Nothing below is to be printed except the lines between the line holding "vfov_deg: 36.9" and the line holding "f_number: 6.3", inclusive, each exactly as it appears.

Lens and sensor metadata
++++++++++
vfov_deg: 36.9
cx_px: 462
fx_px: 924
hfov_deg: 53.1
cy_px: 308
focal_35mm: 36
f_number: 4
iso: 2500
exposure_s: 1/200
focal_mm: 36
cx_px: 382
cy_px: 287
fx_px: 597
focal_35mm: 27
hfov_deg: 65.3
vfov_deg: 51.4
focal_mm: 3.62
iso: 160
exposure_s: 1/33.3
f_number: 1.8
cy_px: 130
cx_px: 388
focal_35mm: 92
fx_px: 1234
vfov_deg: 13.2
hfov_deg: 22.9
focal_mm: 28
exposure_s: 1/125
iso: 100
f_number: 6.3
++++++++++
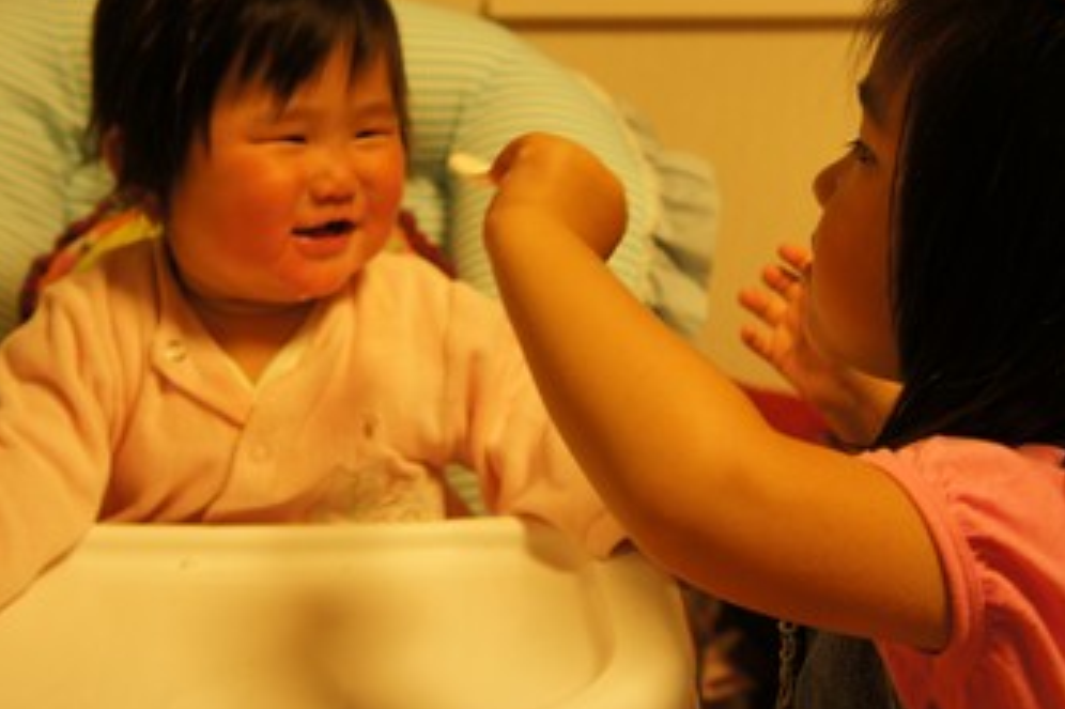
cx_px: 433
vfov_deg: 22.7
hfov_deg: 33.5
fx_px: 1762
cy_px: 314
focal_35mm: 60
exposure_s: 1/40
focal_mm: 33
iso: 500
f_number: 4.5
++++++++++
Answer for the task:
vfov_deg: 36.9
cx_px: 462
fx_px: 924
hfov_deg: 53.1
cy_px: 308
focal_35mm: 36
f_number: 4
iso: 2500
exposure_s: 1/200
focal_mm: 36
cx_px: 382
cy_px: 287
fx_px: 597
focal_35mm: 27
hfov_deg: 65.3
vfov_deg: 51.4
focal_mm: 3.62
iso: 160
exposure_s: 1/33.3
f_number: 1.8
cy_px: 130
cx_px: 388
focal_35mm: 92
fx_px: 1234
vfov_deg: 13.2
hfov_deg: 22.9
focal_mm: 28
exposure_s: 1/125
iso: 100
f_number: 6.3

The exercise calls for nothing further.